Kedua menteri juga membahas tentang emisi zero (carbon neutral) yang ditargetkan dapat dicapai pada tahun 2050 oleh Jepang. Dengan kebijakan tersebut, Indonesia perlu menyusun roadmap untuk tujuan yang sama.
"Dalam hal ini, kami harus menggunakan strategi yang sesuai, karena selain menekan emisi karbon serendah-rendahnya, termasuk lewat program LCGC (low-cost green car) dan mengarah ke EV (electric vehicle), kami juga tetap harus jaga investasi yang sudah berjalan di Indonesia," tambah Menperin.
Dalam mengembangkan rencana tersebut maka diperlukan keterlibatan lintas kementerian dan lembaga dalam mengelola industri, khususnya otomotif.

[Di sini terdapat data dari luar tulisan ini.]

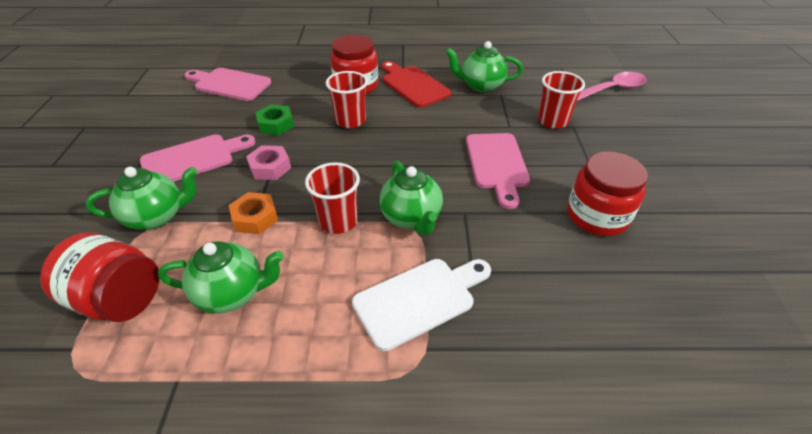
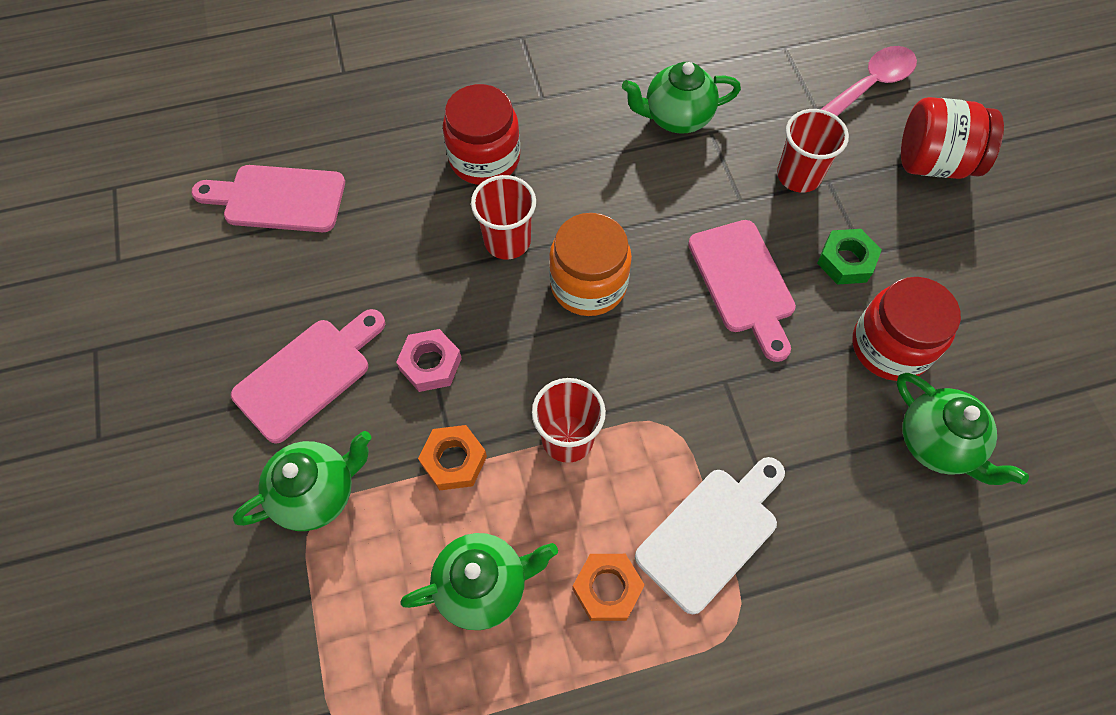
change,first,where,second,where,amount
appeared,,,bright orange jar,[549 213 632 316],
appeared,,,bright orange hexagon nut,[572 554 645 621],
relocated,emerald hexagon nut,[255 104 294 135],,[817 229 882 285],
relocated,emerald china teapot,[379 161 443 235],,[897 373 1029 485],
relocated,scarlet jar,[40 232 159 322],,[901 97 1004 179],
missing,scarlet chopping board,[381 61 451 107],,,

Kebijakan pemerintah Indonesia sudah berjalan, antara lain penerapan mandatory biodiesel (B30) yang juga terbukti mampu meningkatkan kesejahteraan petani kelapa sawit dan sumber energi terbaru dan terbarukan.
"Kemenperin mendorong pengelolaan industri otomotif secara bijak, namun kami sepakat dengan upaya pencapaian target carbon neutral," ucap Agus.
Kesimpulan dalam pertemuan kedua menteri, Agus menyatakan Indonesia perlu menerapkan inovasi teknologi seperti yang dilakukan di Jepang. Hal ini penting untuk memelihara kontinuitas yang merupakan bagian dari upaya membangun kepercayaan investor di dalam negeri.
"Semoga kerja sama industri, ekonomi dapat segera bertambah erat, khususnya dalam hal program kerja sama New MIDEC," ungkapnya.
Industri Petrokimia
Dalam pertemuan itu, juga disampaikan salah satu perusahan Jepang, Sojitz Corporation, menyatakan tertarik dan akan berkolaborasi dalam proyek industri petrokimia berbasis gas di Teluk Bintuni, Papua.
Menperin menyampaikan perkembangan proyek kawasan industri petrokimia terbesar di Indonesia.
Dengan potensi sumur gas sekitar 7,9 Terracubicfeet (TCF), KI Teluk Bintuni akan menjadi kawasan industri petrokimia terbesar seluas 2.000 hektare.
"Kami meminta kepada pemerintah Jepang melalui METI agar dapat mendukung rencana tersebut, dan agar mendorong industri pionir di Jepang untuk berinvestasi pada industri soda ash, yang merupakan hilirisasi ammonia," tutur Agus.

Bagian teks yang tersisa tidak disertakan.